*DATASET EXCERPTS*:
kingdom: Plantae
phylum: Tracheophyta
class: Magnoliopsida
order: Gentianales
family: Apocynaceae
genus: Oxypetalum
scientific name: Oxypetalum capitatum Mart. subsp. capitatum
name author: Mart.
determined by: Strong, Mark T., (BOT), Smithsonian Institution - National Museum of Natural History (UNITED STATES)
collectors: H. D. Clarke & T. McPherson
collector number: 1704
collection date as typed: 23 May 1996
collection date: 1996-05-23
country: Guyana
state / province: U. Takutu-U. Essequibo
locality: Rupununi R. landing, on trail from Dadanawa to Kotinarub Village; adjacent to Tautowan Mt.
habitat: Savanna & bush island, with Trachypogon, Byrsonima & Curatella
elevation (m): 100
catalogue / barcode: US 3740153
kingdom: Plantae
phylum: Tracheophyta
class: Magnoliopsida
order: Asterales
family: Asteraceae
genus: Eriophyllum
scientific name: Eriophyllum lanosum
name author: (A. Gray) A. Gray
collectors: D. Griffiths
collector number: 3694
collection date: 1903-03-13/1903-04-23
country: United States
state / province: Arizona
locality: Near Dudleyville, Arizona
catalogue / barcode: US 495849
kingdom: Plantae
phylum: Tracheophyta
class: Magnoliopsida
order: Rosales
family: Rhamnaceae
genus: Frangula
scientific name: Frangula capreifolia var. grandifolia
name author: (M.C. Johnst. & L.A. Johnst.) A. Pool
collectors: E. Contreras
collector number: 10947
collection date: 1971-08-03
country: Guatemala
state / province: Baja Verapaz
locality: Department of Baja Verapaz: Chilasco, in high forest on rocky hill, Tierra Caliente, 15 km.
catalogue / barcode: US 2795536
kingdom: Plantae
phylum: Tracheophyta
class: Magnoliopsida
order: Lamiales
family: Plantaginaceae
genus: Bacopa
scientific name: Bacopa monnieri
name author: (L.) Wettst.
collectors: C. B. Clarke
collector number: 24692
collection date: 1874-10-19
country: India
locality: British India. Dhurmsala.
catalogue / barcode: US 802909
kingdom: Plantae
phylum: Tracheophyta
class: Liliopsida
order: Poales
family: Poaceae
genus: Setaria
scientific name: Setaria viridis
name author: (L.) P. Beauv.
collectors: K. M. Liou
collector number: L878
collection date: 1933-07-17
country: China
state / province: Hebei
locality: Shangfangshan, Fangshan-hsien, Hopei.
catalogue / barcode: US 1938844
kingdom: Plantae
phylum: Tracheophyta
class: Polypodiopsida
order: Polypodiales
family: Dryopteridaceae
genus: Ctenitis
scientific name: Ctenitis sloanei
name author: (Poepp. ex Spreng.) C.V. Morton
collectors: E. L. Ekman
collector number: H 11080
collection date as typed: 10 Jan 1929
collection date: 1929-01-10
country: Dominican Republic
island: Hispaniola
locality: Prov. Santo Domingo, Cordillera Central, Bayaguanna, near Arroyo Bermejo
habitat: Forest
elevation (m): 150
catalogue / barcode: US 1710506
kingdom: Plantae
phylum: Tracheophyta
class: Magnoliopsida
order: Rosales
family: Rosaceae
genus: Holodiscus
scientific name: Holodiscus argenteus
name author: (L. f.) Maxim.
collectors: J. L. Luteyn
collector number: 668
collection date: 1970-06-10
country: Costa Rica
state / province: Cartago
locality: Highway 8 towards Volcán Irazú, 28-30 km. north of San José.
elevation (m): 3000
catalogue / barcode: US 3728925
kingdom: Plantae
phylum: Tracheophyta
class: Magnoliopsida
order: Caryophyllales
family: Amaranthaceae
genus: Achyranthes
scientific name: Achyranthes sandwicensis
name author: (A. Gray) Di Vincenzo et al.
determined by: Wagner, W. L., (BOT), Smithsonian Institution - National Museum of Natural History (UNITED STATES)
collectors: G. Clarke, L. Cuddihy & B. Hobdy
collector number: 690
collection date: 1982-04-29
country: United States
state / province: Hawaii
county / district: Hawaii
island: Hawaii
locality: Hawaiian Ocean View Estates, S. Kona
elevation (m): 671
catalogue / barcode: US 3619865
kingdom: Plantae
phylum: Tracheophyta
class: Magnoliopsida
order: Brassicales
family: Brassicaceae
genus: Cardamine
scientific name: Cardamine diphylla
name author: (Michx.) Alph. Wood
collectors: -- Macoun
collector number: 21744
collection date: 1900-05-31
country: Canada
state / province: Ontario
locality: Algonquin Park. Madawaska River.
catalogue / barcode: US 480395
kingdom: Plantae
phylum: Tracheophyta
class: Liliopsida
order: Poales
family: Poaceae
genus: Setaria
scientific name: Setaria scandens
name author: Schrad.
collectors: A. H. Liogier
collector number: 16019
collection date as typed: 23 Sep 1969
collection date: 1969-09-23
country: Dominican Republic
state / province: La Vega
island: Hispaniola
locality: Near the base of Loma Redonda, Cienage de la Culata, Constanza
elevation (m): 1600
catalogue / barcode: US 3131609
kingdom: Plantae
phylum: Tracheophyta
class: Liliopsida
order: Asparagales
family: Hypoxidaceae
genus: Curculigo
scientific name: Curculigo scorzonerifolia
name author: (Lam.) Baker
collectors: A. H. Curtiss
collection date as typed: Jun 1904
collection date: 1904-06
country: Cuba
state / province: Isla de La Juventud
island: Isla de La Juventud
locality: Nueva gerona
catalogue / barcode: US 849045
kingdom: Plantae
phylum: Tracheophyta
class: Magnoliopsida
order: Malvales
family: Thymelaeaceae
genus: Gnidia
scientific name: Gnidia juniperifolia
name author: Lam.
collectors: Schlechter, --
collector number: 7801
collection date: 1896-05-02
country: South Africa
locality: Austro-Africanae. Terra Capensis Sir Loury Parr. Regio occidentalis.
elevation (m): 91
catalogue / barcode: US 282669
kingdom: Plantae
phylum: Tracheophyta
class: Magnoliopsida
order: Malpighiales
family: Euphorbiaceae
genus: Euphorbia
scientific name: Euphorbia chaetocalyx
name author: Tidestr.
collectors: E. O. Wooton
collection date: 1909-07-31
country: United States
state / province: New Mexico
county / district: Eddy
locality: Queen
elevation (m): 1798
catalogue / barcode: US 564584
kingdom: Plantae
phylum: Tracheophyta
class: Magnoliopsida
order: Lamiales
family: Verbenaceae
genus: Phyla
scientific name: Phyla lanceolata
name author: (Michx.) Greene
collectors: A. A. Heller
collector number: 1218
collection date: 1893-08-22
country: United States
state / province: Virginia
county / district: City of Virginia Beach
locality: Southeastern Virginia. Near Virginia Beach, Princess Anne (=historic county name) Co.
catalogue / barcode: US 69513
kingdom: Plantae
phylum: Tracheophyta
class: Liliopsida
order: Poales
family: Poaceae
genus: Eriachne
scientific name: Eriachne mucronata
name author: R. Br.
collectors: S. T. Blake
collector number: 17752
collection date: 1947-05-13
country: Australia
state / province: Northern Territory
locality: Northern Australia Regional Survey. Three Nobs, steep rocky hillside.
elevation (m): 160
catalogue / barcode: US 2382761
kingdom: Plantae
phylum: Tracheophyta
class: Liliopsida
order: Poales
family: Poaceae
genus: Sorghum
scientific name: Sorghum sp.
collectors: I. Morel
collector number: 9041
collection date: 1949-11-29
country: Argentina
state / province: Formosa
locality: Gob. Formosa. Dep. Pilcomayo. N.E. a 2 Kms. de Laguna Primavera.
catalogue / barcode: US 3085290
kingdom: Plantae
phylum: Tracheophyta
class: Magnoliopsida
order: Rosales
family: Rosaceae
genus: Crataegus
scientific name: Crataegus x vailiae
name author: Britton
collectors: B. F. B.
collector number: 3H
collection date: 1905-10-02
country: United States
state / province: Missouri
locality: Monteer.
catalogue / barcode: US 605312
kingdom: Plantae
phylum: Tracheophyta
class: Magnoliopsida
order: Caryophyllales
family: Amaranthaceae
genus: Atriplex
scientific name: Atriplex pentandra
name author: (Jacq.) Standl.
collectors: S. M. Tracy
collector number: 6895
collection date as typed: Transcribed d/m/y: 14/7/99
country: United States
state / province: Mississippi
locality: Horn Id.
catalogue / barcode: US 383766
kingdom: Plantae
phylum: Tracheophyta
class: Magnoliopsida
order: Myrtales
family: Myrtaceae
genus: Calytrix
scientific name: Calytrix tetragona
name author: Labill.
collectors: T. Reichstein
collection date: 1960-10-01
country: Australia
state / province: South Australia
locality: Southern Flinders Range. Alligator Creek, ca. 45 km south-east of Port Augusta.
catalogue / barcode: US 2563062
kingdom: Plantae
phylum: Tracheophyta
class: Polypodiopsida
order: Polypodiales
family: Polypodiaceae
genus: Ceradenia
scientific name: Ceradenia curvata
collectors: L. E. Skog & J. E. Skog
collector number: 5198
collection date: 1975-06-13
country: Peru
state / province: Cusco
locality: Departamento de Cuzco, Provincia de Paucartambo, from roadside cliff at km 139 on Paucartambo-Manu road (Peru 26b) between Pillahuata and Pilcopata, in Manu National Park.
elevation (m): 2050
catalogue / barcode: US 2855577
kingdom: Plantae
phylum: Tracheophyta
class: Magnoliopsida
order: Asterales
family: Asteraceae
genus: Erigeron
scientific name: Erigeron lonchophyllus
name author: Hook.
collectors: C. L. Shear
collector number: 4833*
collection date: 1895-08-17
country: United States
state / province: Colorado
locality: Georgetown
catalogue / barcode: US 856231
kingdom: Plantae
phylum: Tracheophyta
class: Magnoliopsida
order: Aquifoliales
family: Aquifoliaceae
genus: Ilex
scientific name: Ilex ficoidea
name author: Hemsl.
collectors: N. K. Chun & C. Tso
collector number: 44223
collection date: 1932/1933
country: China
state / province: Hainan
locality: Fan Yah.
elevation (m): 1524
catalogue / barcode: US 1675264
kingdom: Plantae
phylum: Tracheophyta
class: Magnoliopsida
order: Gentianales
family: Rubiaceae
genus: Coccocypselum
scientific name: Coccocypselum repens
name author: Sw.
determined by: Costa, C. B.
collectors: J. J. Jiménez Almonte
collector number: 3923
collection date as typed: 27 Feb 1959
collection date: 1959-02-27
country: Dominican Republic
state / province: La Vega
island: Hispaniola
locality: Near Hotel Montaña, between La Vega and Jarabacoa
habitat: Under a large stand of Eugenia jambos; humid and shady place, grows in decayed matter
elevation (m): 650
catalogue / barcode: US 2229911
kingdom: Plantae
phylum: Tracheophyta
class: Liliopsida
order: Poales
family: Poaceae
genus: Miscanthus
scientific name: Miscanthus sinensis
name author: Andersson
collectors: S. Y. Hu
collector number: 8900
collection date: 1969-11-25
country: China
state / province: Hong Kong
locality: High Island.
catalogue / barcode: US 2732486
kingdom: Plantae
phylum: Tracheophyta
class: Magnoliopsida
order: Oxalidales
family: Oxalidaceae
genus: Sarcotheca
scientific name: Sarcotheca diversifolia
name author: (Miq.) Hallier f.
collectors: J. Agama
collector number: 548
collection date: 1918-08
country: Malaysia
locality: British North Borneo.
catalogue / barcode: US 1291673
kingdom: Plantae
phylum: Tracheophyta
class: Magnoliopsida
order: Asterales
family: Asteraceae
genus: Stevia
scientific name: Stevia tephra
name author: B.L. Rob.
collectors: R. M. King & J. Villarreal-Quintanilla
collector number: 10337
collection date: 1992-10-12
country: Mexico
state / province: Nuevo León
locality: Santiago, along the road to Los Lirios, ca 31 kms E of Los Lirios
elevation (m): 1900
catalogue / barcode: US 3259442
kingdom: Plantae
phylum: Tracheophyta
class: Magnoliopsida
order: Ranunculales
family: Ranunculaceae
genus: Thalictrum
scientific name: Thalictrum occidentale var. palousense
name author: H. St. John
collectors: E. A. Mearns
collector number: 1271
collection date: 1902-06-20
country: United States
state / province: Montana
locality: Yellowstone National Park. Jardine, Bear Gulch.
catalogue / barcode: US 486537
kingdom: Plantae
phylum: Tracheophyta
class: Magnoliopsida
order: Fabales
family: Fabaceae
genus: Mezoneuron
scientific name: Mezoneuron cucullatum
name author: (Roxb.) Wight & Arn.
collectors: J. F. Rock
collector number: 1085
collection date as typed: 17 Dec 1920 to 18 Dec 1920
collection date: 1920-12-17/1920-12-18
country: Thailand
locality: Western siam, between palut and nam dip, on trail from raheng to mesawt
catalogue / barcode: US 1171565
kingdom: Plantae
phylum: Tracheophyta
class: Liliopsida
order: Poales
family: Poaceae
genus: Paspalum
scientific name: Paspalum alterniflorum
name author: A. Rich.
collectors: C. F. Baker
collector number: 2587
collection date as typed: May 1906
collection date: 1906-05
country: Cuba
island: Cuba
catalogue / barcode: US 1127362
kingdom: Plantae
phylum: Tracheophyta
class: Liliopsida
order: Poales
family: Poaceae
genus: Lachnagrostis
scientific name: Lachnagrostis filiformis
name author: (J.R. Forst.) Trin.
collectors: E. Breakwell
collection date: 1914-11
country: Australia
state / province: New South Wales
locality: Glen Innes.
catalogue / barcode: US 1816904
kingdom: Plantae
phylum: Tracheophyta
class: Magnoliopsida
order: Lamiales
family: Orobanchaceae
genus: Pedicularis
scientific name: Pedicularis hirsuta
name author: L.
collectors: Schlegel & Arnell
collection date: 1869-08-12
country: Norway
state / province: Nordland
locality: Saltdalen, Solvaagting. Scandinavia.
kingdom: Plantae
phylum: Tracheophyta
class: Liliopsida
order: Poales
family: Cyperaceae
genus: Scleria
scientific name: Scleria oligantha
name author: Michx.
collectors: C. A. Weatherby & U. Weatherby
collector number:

*AIM OF THE TASK*: Reproduce, character for character, the lines starting with the one that contains "collection date as typed: May 1906" and going on through the final line of the items.

*EXERCISE SOLUTION*:
collection date as typed: May 1906
collection date: 1906-05
country: Cuba
island: Cuba
catalogue / barcode: US 1127362
kingdom: Plantae
phylum: Tracheophyta
class: Liliopsida
order: Poales
family: Poaceae
genus: Lachnagrostis
scientific name: Lachnagrostis filiformis
name author: (J.R. Forst.) Trin.
collectors: E. Breakwell
collection date: 1914-11
country: Australia
state / province: New South Wales
locality: Glen Innes.
catalogue / barcode: US 1816904
kingdom: Plantae
phylum: Tracheophyta
class: Magnoliopsida
order: Lamiales
family: Orobanchaceae
genus: Pedicularis
scientific name: Pedicularis hirsuta
name author: L.
collectors: Schlegel & Arnell
collection date: 1869-08-12
country: Norway
state / province: Nordland
locality: Saltdalen, Solvaagting. Scandinavia.
kingdom: Plantae
phylum: Tracheophyta
class: Liliopsida
order: Poales
family: Cyperaceae
genus: Scleria
scientific name: Scleria oligantha
name author: Michx.
collectors: C. A. Weatherby & U. Weatherby
collector number:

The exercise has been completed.